Hochul, speaking one day after a deranged suspect shoved a man to the tracks in Brooklyn, promised additional funding for a surge of MTA and New York Police Department officers on trains and station platforms, with an additional 1,200 overtime shifts per day added.
“We will do whatever it takes to make our subways safer for riders,” said Hochul, unveiling the “Cops, Cameras and Care” program aimed at addressing the intertwined problems of crime and homelessness.
In addition to the expanded police presence, more cameras will be installed inside subway cars and a plan was announced to move the homeless and mentally ill in the system into a new treatment program.

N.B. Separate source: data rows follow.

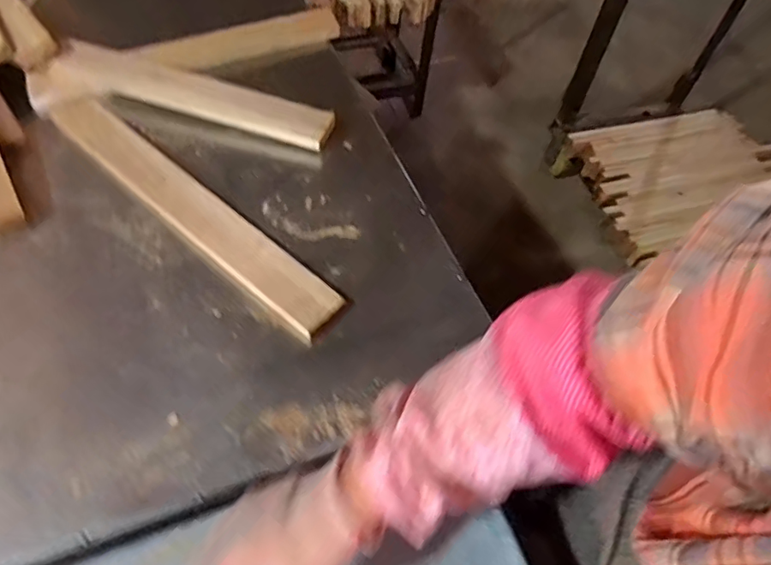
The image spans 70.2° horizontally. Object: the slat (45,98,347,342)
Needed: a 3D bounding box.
[{"bbox_3d":[-0.262,-0.108,0.709,0.521,0.026,0.068,37,62,19],"label":"slat"}]

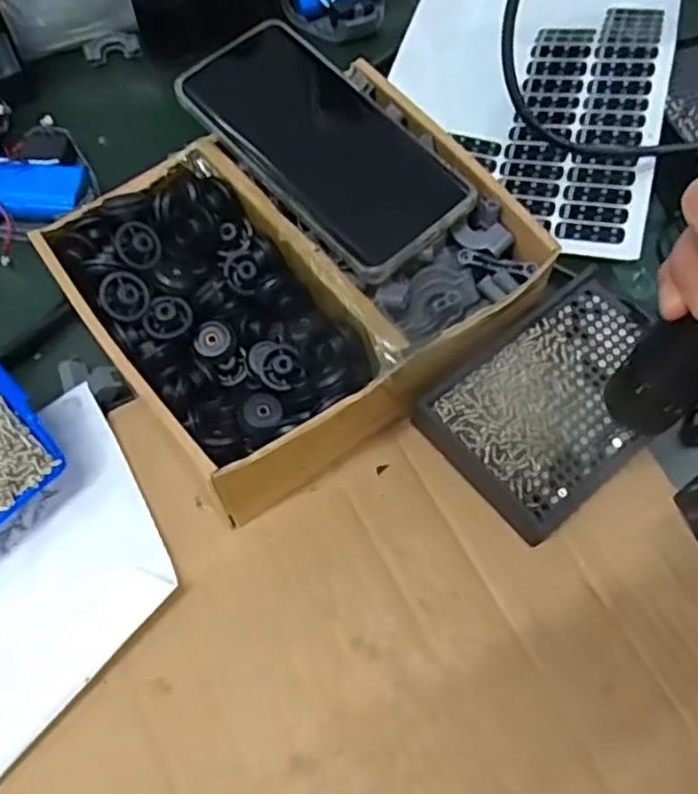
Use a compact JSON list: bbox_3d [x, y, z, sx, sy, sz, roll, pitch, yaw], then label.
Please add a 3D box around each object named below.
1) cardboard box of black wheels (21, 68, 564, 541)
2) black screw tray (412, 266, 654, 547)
[{"bbox_3d":[-0.026,-0.056,0.360,0.205,0.070,0.175,-35,68,-17],"label":"cardboard box of black wheels"},{"bbox_3d":[0.113,-0.001,0.362,0.139,0.019,0.087,-38,69,-18],"label":"black screw tray"}]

The MTA will also place unarmed guards at certain subway station to increase security and halt fare-beaters.
“I won’t rest until the subway is a safe place for all,” said Adams, a former Transit Police officer. “People are saying over and over again, ‘We don’t feel safe’ ... Visibility in the system plays a critical role.”
A 15-year-old boy killed last week on a Queens subway train became the system’s eighth homicide of the year, with Transit Bureau statistics showing a 33% increase in robberies and a 16.5% rise in felony assault.
“I don’t feel safe on the trains,” said passenger Wendy Vargas, 29, of Woodhaven. “Actually, I feel very unsafe. There’s no protection, anything can happen at any second. I think they should provide these new mental health services.
“Just yesterday, there were two men screaming at the top of their lungs outside my station. Like, why?”
Tony Saur, 20, of the Bronx, expressed skepticism about the new initiative.
“It’s going to be the same thing,” said Saur, a daily subway rider. “New York never changes ... You barely see cops down there. I saw them twice in the last week.”
The program will additionally deploy MTA police at four major subway terminals, in Grand Central, Penn Station, Atlantic Terminal and the Sutphin-Archer Station to free up roughly 100 city officers to work at other priority transit locations.
The plan also includes a component of training for police officers to deal with people suffering from psychiatric issues, said Hochul.
Police union president Patrick Lynch blasted the new plan as “unsustainable,” noting the department is currently more than 1,000 officers below its budgeted headcount.
“The increased workload is crushing the cops who remain,” he said. “The answer is not to squeeze them for more forced OT. And it’s definitely isn’t replacing them with unarmed security guards.”